(INFORMATION PROVIDED):
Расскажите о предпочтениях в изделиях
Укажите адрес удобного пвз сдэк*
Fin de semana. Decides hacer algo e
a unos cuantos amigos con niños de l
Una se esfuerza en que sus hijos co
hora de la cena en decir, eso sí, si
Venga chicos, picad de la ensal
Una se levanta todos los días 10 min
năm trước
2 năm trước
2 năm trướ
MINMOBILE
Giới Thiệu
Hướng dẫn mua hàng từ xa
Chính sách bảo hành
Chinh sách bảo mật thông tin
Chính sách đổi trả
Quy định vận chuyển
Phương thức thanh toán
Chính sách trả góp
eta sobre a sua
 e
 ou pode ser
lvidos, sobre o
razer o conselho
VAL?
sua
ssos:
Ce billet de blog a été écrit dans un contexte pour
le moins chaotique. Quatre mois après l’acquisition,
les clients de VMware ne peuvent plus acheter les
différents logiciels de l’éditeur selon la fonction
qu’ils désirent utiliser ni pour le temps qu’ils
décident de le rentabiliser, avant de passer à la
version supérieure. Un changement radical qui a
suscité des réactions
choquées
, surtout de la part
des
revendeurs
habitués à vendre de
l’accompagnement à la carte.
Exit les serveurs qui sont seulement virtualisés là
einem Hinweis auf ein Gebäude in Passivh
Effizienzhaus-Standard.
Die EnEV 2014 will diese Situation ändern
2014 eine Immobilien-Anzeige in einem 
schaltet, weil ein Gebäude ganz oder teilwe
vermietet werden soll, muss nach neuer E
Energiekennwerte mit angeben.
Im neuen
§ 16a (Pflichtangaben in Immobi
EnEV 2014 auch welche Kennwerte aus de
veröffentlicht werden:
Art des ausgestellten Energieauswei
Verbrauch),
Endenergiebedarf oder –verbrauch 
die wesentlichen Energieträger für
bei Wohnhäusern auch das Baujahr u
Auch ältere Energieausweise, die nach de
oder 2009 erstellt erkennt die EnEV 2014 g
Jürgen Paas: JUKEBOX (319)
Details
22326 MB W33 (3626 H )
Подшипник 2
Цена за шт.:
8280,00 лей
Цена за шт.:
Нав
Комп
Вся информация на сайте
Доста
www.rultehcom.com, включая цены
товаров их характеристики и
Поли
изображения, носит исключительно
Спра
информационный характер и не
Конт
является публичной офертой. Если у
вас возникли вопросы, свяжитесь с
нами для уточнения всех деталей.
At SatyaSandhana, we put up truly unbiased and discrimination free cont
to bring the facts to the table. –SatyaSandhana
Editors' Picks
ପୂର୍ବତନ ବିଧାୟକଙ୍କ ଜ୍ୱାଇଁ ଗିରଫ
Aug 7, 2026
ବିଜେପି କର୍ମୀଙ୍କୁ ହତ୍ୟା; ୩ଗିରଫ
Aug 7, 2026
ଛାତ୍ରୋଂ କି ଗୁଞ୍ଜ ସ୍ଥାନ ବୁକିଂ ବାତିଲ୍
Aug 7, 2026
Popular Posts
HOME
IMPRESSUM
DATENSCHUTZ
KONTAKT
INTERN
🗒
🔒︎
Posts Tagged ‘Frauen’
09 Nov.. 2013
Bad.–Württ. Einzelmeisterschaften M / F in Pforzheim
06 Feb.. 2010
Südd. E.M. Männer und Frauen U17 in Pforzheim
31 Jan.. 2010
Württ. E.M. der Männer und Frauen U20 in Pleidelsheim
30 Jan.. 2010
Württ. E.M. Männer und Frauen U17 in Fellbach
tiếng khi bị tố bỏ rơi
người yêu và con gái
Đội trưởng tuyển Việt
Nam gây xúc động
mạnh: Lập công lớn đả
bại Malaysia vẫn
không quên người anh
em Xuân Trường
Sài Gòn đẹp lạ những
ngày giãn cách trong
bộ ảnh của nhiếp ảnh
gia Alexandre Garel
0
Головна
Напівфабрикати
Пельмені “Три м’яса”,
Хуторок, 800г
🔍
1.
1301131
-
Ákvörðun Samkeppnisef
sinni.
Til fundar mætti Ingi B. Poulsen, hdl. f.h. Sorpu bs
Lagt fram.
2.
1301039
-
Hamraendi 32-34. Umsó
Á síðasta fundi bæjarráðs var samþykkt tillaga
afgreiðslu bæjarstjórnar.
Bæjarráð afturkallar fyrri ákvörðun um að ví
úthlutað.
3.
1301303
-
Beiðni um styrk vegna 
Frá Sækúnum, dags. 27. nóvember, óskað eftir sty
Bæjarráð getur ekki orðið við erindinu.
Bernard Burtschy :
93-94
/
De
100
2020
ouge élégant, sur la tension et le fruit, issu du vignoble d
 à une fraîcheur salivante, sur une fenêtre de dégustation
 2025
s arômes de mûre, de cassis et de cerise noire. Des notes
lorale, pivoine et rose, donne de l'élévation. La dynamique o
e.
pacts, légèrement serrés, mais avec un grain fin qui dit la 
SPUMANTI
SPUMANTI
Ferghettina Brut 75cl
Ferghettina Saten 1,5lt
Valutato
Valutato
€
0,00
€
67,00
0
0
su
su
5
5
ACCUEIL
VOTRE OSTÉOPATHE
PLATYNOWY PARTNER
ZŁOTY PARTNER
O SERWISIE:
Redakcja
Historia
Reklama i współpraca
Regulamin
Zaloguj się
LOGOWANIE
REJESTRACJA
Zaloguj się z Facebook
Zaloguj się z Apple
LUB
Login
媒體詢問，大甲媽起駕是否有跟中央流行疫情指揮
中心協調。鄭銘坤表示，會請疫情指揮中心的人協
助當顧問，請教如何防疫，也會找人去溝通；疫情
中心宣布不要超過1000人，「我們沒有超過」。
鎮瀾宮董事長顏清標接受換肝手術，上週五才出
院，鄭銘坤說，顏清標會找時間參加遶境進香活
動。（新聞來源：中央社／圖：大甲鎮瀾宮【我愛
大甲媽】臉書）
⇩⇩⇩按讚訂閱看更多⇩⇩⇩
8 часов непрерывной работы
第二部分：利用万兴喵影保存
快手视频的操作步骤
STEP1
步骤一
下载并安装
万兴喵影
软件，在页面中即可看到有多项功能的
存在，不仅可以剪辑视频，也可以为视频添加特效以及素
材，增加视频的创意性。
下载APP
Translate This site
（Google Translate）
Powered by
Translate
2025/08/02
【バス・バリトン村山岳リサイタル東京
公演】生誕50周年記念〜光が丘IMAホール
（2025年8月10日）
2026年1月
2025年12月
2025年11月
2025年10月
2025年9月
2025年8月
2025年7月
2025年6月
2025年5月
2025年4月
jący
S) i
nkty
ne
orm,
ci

(PROBLEM STATEMENT):
Pull each line holding "Frauen" out of the listing.

(EXERCISE OUTPUT):
Posts Tagged ‘Frauen’
Südd. E.M. Männer und Frauen U17 in Pforzheim
Württ. E.M. der Männer und Frauen U20 in Pleidelsheim
Württ. E.M. Männer und Frauen U17 in Fellbach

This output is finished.